2.) The city and county working together should be welcoming to many. We should encourage progress through collective thinking and ideas. Whether the city stands alone or the county stands alone or they work in conjunction on various projects, we owe it to the community to have growth, transparency and accountability. I personally don’t see an issue with county funds being utilized in some degree for various community projects within the city limits. Projects like the conference center, proposed industrial park and anything that is a benefit and opportunity for citizens in Howard County are facets to continue to grow and have positive economic impact for all of us.

3.) I commend the current county council for approving this program and bringing on the 5 deputies.

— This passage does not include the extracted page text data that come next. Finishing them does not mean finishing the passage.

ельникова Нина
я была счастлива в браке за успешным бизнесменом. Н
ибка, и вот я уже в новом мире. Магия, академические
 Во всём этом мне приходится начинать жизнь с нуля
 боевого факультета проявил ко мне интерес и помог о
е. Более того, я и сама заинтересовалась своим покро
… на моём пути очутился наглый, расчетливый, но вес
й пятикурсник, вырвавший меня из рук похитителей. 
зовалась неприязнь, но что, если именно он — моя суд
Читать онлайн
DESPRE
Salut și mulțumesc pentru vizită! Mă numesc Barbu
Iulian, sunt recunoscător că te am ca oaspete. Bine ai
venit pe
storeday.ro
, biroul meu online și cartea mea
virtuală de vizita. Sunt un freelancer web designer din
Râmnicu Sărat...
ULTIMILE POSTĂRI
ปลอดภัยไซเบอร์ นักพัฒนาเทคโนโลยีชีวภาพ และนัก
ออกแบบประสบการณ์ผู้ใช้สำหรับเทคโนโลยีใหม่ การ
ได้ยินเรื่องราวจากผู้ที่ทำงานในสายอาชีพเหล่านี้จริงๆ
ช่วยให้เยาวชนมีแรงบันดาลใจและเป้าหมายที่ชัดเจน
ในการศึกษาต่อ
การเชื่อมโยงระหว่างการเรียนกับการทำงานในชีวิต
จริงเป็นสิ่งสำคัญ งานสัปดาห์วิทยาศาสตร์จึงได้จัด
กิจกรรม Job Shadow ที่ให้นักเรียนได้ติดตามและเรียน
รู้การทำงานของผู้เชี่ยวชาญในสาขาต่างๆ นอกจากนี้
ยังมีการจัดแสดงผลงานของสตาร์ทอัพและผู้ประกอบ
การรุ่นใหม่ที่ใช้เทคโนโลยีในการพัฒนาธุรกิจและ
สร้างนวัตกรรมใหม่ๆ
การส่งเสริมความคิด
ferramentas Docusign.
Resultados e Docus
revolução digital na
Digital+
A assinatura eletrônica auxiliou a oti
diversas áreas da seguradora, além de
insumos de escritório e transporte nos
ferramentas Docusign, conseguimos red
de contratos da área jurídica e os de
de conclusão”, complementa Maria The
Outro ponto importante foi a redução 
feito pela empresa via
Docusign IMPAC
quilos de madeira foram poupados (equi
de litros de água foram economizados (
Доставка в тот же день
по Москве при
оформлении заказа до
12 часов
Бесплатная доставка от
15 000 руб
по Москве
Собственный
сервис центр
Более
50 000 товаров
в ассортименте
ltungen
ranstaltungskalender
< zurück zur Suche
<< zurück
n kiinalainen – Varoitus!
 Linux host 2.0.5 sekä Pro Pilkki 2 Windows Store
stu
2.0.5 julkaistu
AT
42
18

I was fortunate enough to sit in and observe that meeting and watch a decent debate. As mentioned by the Sheriff, these deputies will have a focus on combating the drug issues in Howard County. Again, through reporting and transparency we hope to have a better handle with the issues at hand. In regards to funding these 5 deputies on year four, we will have to find a way to secure those funds. Beginning the process of evaluating the reports and success of these deputies now and all the way through the next three years will help the council with an educated idea of the needed additional personnel. At that point, we can’t put a dollar amount on public safety. If evaluation and reports show the need, then we work through year 4 and beyond. The overcrowding of the jail and getting crime off of the streets obviously go hand in hand. We will have to evaluate the current issues and decide is expansion is necessary or if we have alternatives available for temporary housing or programs to keep offenders detained at home.